* What is expected
Rewrite every line of the material below as a Markdown table with the columns Row and Line, numbering the rows in order and leaving out blank lines.

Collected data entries
= = = = = = =

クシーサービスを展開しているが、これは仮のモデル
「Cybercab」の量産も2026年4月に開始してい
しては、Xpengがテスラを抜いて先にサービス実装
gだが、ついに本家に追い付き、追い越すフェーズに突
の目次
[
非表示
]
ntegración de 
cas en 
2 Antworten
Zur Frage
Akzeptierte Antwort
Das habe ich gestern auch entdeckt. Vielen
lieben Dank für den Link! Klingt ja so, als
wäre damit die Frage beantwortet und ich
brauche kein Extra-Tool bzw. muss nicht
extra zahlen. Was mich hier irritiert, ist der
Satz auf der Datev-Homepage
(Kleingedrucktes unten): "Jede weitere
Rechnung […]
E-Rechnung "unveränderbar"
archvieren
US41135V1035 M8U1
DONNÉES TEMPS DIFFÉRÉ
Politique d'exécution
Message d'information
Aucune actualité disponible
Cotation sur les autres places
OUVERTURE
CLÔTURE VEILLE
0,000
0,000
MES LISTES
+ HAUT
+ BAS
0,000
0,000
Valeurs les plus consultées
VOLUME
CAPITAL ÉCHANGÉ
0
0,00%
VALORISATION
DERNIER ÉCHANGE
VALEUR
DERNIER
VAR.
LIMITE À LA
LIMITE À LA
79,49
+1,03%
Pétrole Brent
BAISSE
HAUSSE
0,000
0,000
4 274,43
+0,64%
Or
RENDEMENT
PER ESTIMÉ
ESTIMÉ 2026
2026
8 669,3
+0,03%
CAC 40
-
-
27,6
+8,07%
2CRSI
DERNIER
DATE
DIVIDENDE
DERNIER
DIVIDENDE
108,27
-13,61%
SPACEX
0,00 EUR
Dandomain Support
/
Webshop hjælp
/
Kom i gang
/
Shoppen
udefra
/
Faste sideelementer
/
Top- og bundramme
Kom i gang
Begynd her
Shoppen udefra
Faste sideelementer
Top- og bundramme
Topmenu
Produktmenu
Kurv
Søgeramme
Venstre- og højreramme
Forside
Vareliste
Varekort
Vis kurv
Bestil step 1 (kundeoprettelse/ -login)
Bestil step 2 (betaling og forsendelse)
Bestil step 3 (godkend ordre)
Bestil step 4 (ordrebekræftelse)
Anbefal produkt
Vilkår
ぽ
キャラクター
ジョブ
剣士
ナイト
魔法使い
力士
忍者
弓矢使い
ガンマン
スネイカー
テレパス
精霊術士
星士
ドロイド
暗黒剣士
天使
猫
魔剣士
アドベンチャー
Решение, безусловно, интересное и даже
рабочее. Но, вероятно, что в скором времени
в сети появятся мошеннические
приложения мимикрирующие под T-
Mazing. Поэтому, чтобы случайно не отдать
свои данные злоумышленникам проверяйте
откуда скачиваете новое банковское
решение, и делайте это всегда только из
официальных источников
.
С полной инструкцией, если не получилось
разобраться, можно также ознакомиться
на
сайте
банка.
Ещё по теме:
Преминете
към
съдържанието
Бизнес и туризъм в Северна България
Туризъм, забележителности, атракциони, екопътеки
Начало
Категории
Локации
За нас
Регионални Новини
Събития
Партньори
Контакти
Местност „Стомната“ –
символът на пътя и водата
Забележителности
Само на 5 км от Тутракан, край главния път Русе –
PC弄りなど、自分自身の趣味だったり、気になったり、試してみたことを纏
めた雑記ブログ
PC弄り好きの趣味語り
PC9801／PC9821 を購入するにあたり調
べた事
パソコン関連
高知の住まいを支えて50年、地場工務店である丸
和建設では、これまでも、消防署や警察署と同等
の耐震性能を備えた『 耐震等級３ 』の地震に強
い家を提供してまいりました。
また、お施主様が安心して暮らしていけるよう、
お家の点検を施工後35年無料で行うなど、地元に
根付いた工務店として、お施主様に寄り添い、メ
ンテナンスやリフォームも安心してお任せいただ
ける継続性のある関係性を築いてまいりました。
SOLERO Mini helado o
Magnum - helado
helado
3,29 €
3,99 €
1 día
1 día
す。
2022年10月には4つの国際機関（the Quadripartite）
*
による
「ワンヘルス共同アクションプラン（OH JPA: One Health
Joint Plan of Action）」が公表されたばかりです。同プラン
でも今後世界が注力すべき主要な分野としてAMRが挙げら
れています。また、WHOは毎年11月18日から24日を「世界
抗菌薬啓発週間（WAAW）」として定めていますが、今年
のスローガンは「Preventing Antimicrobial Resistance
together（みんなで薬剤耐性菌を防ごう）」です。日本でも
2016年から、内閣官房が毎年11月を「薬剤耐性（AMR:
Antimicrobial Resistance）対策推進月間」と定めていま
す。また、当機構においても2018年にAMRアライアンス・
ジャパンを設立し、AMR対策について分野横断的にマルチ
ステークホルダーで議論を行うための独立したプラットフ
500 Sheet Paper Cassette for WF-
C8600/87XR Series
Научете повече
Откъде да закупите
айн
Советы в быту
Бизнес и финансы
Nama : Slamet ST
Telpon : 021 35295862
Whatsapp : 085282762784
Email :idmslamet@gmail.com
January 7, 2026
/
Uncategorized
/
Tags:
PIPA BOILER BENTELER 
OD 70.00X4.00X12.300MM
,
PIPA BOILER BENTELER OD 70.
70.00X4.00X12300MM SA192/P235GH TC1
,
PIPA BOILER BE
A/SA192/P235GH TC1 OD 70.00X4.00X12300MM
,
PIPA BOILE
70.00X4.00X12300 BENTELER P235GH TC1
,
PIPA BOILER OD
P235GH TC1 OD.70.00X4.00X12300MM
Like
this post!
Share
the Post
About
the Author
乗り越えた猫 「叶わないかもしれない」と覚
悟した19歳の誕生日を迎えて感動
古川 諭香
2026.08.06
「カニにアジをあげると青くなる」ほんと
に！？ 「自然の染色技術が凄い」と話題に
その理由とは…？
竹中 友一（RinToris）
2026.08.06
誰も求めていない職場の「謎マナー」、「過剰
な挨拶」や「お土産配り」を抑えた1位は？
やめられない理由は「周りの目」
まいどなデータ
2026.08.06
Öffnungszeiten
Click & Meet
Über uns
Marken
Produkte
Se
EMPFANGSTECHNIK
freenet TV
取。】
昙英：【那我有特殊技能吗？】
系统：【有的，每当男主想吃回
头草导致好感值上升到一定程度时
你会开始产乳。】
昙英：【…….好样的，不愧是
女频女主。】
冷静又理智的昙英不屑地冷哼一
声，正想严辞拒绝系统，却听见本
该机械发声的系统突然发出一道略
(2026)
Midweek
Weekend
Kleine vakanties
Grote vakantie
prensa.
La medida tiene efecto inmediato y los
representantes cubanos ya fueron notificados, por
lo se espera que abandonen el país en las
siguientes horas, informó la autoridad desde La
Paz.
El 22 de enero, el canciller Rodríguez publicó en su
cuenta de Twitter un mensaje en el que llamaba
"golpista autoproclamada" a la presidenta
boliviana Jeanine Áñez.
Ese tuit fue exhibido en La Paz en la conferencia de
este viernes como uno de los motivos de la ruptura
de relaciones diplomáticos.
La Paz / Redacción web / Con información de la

= = = = = = =

* Written response
| Row | Line |
|---|---|
| 1 | クシーサービスを展開しているが、これは仮のモデル |
| 2 | 「Cybercab」の量産も2026年4月に開始してい |
| 3 | しては、Xpengがテスラを抜いて先にサービス実装 |
| 4 | gだが、ついに本家に追い付き、追い越すフェーズに突 |
| 5 | の目次 |
| 6 | [ |
| 7 | 非表示 |
| 8 | ] |
| 9 | ntegración de  |
| 10 | cas en  |
| 11 | 2 Antworten |
| 12 | Zur Frage |
| 13 | Akzeptierte Antwort |
| 14 | Das habe ich gestern auch entdeckt. Vielen |
| 15 | lieben Dank für den Link! Klingt ja so, als |
| 16 | wäre damit die Frage beantwortet und ich |
| 17 | brauche kein Extra-Tool bzw. muss nicht |
| 18 | extra zahlen. Was mich hier irritiert, ist der |
| 19 | Satz auf der Datev-Homepage |
| 20 | (Kleingedrucktes unten): "Jede weitere |
| 21 | Rechnung […] |
| 22 | E-Rechnung "unveränderbar" |
| 23 | archvieren |
| 24 | US41135V1035 M8U1 |
| 25 | DONNÉES TEMPS DIFFÉRÉ |
| 26 | Politique d'exécution |
| 27 | Message d'information |
| 28 | Aucune actualité disponible |
| 29 | Cotation sur les autres places |
| 30 | OUVERTURE |
| 31 | CLÔTURE VEILLE |
| 32 | 0,000 |
| 33 | 0,000 |
| 34 | MES LISTES |
| 35 | + HAUT |
| 36 | + BAS |
| 37 | 0,000 |
| 38 | 0,000 |
| 39 | Valeurs les plus consultées |
| 40 | VOLUME |
| 41 | CAPITAL ÉCHANGÉ |
| 42 | 0 |
| 43 | 0,00% |
| 44 | VALORISATION |
| 45 | DERNIER ÉCHANGE |
| 46 | VALEUR |
| 47 | DERNIER |
| 48 | VAR. |
| 49 | LIMITE À LA |
| 50 | LIMITE À LA |
| 51 | 79,49 |
| 52 | +1,03% |
| 53 | Pétrole Brent |
| 54 | BAISSE |
| 55 | HAUSSE |
| 56 | 0,000 |
| 57 | 0,000 |
| 58 | 4 274,43 |
| 59 | +0,64% |
| 60 | Or |
| 61 | RENDEMENT |
| 62 | PER ESTIMÉ |
| 63 | ESTIMÉ 2026 |
| 64 | 2026 |
| 65 | 8 669,3 |
| 66 | +0,03% |
| 67 | CAC 40 |
| 68 | - |
| 69 | - |
| 70 | 27,6 |
| 71 | +8,07% |
| 72 | 2CRSI |
| 73 | DERNIER |
| 74 | DATE |
| 75 | DIVIDENDE |
| 76 | DERNIER |
| 77 | DIVIDENDE |
| 78 | 108,27 |
| 79 | -13,61% |
| 80 | SPACEX |
| 81 | 0,00 EUR |
| 82 | Dandomain Support |
| 83 | / |
| 84 | Webshop hjælp |
| 85 | / |
| 86 | Kom i gang |
| 87 | / |
| 88 | Shoppen |
| 89 | udefra |
| 90 | / |
| 91 | Faste sideelementer |
| 92 | / |
| 93 | Top- og bundramme |
| 94 | Kom i gang |
| 95 | Begynd her |
| 96 | Shoppen udefra |
| 97 | Faste sideelementer |
| 98 | Top- og bundramme |
| 99 | Topmenu |
| 100 | Produktmenu |
| 101 | Kurv |
| 102 | Søgeramme |
| 103 | Venstre- og højreramme |
| 104 | Forside |
| 105 | Vareliste |
| 106 | Varekort |
| 107 | Vis kurv |
| 108 | Bestil step 1 (kundeoprettelse/ -login) |
| 109 | Bestil step 2 (betaling og forsendelse) |
| 110 | Bestil step 3 (godkend ordre) |
| 111 | Bestil step 4 (ordrebekræftelse) |
| 112 | Anbefal produkt |
| 113 | Vilkår |
| 114 | ぽ |
| 115 | キャラクター |
| 116 | ジョブ |
| 117 | 剣士 |
| 118 | ナイト |
| 119 | 魔法使い |
| 120 | 力士 |
| 121 | 忍者 |
| 122 | 弓矢使い |
| 123 | ガンマン |
| 124 | スネイカー |
| 125 | テレパス |
| 126 | 精霊術士 |
| 127 | 星士 |
| 128 | ドロイド |
| 129 | 暗黒剣士 |
| 130 | 天使 |
| 131 | 猫 |
| 132 | 魔剣士 |
| 133 | アドベンチャー |
| 134 | Решение, безусловно, интересное и даже |
| 135 | рабочее. Но, вероятно, что в скором времени |
| 136 | в сети появятся мошеннические |
| 137 | приложения мимикрирующие под T- |
| 138 | Mazing. Поэтому, чтобы случайно не отдать |
| 139 | свои данные злоумышленникам проверяйте |
| 140 | откуда скачиваете новое банковское |
| 141 | решение, и делайте это всегда только из |
| 142 | официальных источников |
| 143 | . |
| 144 | С полной инструкцией, если не получилось |
| 145 | разобраться, можно также ознакомиться |
| 146 | на |
| 147 | сайте |
| 148 | банка. |
| 149 | Ещё по теме: |
| 150 | Преминете |
| 151 | към |
| 152 | съдържанието |
| 153 | Бизнес и туризъм в Северна България |
| 154 | Туризъм, забележителности, атракциони, екопътеки |
| 155 | Начало |
| 156 | Категории |
| 157 | Локации |
| 158 | За нас |
| 159 | Регионални Новини |
| 160 | Събития |
| 161 | Партньори |
| 162 | Контакти |
| 163 | Местност „Стомната“ – |
| 164 | символът на пътя и водата |
| 165 | Забележителности |
| 166 | Само на 5 км от Тутракан, край главния път Русе – |
| 167 | PC弄りなど、自分自身の趣味だったり、気になったり、試してみたことを纏 |
| 168 | めた雑記ブログ |
| 169 | PC弄り好きの趣味語り |
| 170 | PC9801／PC9821 を購入するにあたり調 |
| 171 | べた事 |
| 172 | パソコン関連 |
| 173 | 高知の住まいを支えて50年、地場工務店である丸 |
| 174 | 和建設では、これまでも、消防署や警察署と同等 |
| 175 | の耐震性能を備えた『 耐震等級３ 』の地震に強 |
| 176 | い家を提供してまいりました。 |
| 177 | また、お施主様が安心して暮らしていけるよう、 |
| 178 | お家の点検を施工後35年無料で行うなど、地元に |
| 179 | 根付いた工務店として、お施主様に寄り添い、メ |
| 180 | ンテナンスやリフォームも安心してお任せいただ |
| 181 | ける継続性のある関係性を築いてまいりました。 |
| 182 | SOLERO Mini helado o |
| 183 | Magnum - helado |
| 184 | helado |
| 185 | 3,29 € |
| 186 | 3,99 € |
| 187 | 1 día |
| 188 | 1 día |
| 189 | す。 |
| 190 | 2022年10月には4つの国際機関（the Quadripartite） |
| 191 | * |
| 192 | による |
| 193 | 「ワンヘルス共同アクションプラン（OH JPA: One Health |
| 194 | Joint Plan of Action）」が公表されたばかりです。同プラン |
| 195 | でも今後世界が注力すべき主要な分野としてAMRが挙げら |
| 196 | れています。また、WHOは毎年11月18日から24日を「世界 |
| 197 | 抗菌薬啓発週間（WAAW）」として定めていますが、今年 |
| 198 | のスローガンは「Preventing Antimicrobial Resistance |
| 199 | together（みんなで薬剤耐性菌を防ごう）」です。日本でも |
| 200 | 2016年から、内閣官房が毎年11月を「薬剤耐性（AMR: |
| 201 | Antimicrobial Resistance）対策推進月間」と定めていま |
| 202 | す。また、当機構においても2018年にAMRアライアンス・ |
| 203 | ジャパンを設立し、AMR対策について分野横断的にマルチ |
| 204 | ステークホルダーで議論を行うための独立したプラットフ |
| 205 | 500 Sheet Paper Cassette for WF- |
| 206 | C8600/87XR Series |
| 207 | Научете повече |
| 208 | Откъде да закупите |
| 209 | айн |
| 210 | Советы в быту |
| 211 | Бизнес и финансы |
| 212 | Nama : Slamet ST |
| 213 | Telpon : 021 35295862 |
| 214 | Whatsapp : 085282762784 |
| 215 | Email :idmslamet@gmail.com |
| 216 | January 7, 2026 |
| 217 | / |
| 218 | Uncategorized |
| 219 | / |
| 220 | Tags: |
| 221 | PIPA BOILER BENTELER  |
| 222 | OD 70.00X4.00X12.300MM |
| 223 | , |
| 224 | PIPA BOILER BENTELER OD 70. |
| 225 | 70.00X4.00X12300MM SA192/P235GH TC1 |
| 226 | , |
| 227 | PIPA BOILER BE |
| 228 | A/SA192/P235GH TC1 OD 70.00X4.00X12300MM |
| 229 | , |
| 230 | PIPA BOILE |
| 231 | 70.00X4.00X12300 BENTELER P235GH TC1 |
| 232 | , |
| 233 | PIPA BOILER OD |
| 234 | P235GH TC1 OD.70.00X4.00X12300MM |
| 235 | Like |
| 236 | this post! |
| 237 | Share |
| 238 | the Post |
| 239 | About |
| 240 | the Author |
| 241 | 乗り越えた猫 「叶わないかもしれない」と覚 |
| 242 | 悟した19歳の誕生日を迎えて感動 |
| 243 | 古川 諭香 |
| 244 | 2026.08.06 |
| 245 | 「カニにアジをあげると青くなる」ほんと |
| 246 | に！？ 「自然の染色技術が凄い」と話題に |
| 247 | その理由とは…？ |
| 248 | 竹中 友一（RinToris） |
| 249 | 2026.08.06 |
| 250 | 誰も求めていない職場の「謎マナー」、「過剰 |
| 251 | な挨拶」や「お土産配り」を抑えた1位は？ |
| 252 | やめられない理由は「周りの目」 |
| 253 | まいどなデータ |
| 254 | 2026.08.06 |
| 255 | Öffnungszeiten |
| 256 | Click & Meet |
| 257 | Über uns |
| 258 | Marken |
| 259 | Produkte |
| 260 | Se |
| 261 | EMPFANGSTECHNIK |
| 262 | freenet TV |
| 263 | 取。】 |
| 264 | 昙英：【那我有特殊技能吗？】 |
| 265 | 系统：【有的，每当男主想吃回 |
| 266 | 头草导致好感值上升到一定程度时 |
| 267 | 你会开始产乳。】 |
| 268 | 昙英：【…….好样的，不愧是 |
| 269 | 女频女主。】 |
| 270 | 冷静又理智的昙英不屑地冷哼一 |
| 271 | 声，正想严辞拒绝系统，却听见本 |
| 272 | 该机械发声的系统突然发出一道略 |
| 273 | (2026) |
| 274 | Midweek |
| 275 | Weekend |
| 276 | Kleine vakanties |
| 277 | Grote vakantie |
| 278 | prensa. |
| 279 | La medida tiene efecto inmediato y los |
| 280 | representantes cubanos ya fueron notificados, por |
| 281 | lo se espera que abandonen el país en las |
| 282 | siguientes horas, informó la autoridad desde La |
| 283 | Paz. |
| 284 | El 22 de enero, el canciller Rodríguez publicó en su |
| 285 | cuenta de Twitter un mensaje en el que llamaba |
| 286 | "golpista autoproclamada" a la presidenta |
| 287 | boliviana Jeanine Áñez. |
| 288 | Ese tuit fue exhibido en La Paz en la conferencia de |
| 289 | este viernes como uno de los motivos de la ruptura |
| 290 | de relaciones diplomáticos. |
| 291 | La Paz / Redacción web / Con información de la |